** WHAT YOU SHOULD DO **
Restate verbatim the span of lines below between the line with "cell carcinoma (head" and the line with "(IHC) (DAB (3,3'-diaminobenzidine))", including those two lines, and only that span.

** DATA SHOWN **
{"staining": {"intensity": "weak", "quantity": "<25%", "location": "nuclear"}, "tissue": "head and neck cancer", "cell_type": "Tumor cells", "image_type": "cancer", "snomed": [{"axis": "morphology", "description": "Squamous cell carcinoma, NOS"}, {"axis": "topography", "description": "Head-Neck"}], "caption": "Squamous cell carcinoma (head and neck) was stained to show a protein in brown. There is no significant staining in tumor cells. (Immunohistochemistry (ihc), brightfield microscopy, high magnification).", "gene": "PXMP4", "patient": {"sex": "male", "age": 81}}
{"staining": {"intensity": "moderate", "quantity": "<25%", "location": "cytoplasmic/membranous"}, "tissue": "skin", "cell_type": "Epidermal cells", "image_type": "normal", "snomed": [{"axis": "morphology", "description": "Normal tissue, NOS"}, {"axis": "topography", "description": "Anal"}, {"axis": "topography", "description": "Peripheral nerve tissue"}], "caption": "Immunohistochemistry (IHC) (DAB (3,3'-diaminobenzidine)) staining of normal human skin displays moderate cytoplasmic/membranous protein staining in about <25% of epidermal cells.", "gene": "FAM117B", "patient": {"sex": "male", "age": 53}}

---

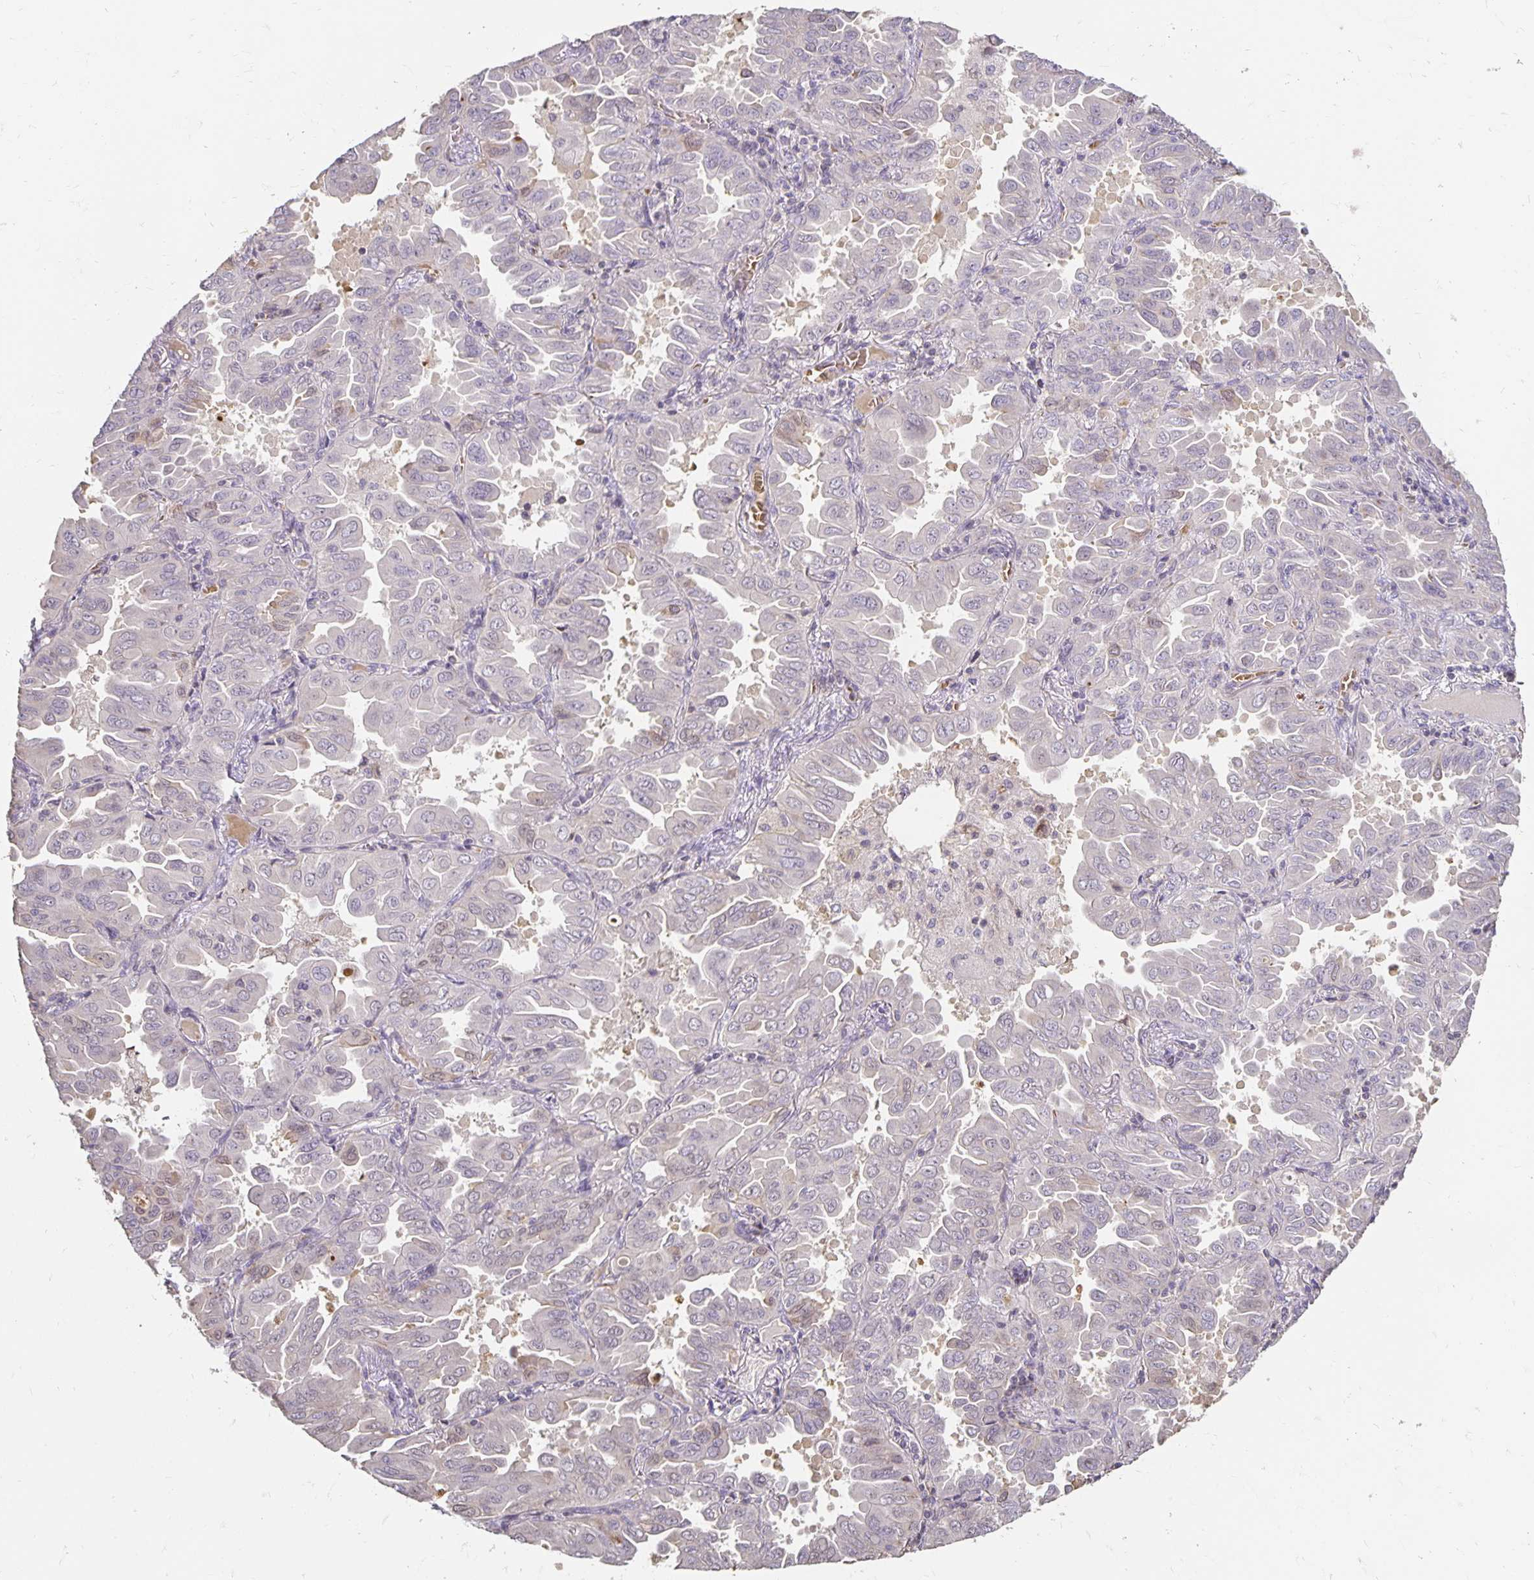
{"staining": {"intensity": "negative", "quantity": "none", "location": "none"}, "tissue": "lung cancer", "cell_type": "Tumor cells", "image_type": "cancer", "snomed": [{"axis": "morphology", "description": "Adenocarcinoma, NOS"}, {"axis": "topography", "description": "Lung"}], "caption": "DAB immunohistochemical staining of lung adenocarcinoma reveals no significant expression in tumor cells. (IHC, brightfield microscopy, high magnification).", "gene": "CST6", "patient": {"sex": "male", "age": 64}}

** RESPONSE TO THIS TASK **
{"staining": {"intensity": "weak", "quantity": "<25%", "location": "nuclear"}, "tissue": "head and neck cancer", "cell_type": "Tumor cells", "image_type": "cancer", "snomed": [{"axis": "morphology", "description": "Squamous cell carcinoma, NOS"}, {"axis": "topography", "description": "Head-Neck"}], "caption": "Squamous cell carcinoma (head and neck) was stained to show a protein in brown. There is no significant staining in tumor cells. (Immunohistochemistry (ihc), brightfield microscopy, high magnification).", "gene": "PXMP4", "patient": {"sex": "male", "age": 81}}
{"staining": {"intensity": "moderate", "quantity": "<25%", "location": "cytoplasmic/membranous"}, "tissue": "skin", "cell_type": "Epidermal cells", "image_type": "normal", "snomed": [{"axis": "morphology", "description": "Normal tissue, NOS"}, {"axis": "topography", "description": "Anal"}, {"axis": "topography", "description": "Peripheral nerve tissue"}], "caption": "Immunohistochemistry (IHC) (DAB (3,3'-diaminobenzidine)) staining of normal human skin displays moderate cytoplasmic/membranous protein staining in about <25% of epidermal cells.", "gene": "FAM117B", "patient": {"sex": "male", "age": 53}}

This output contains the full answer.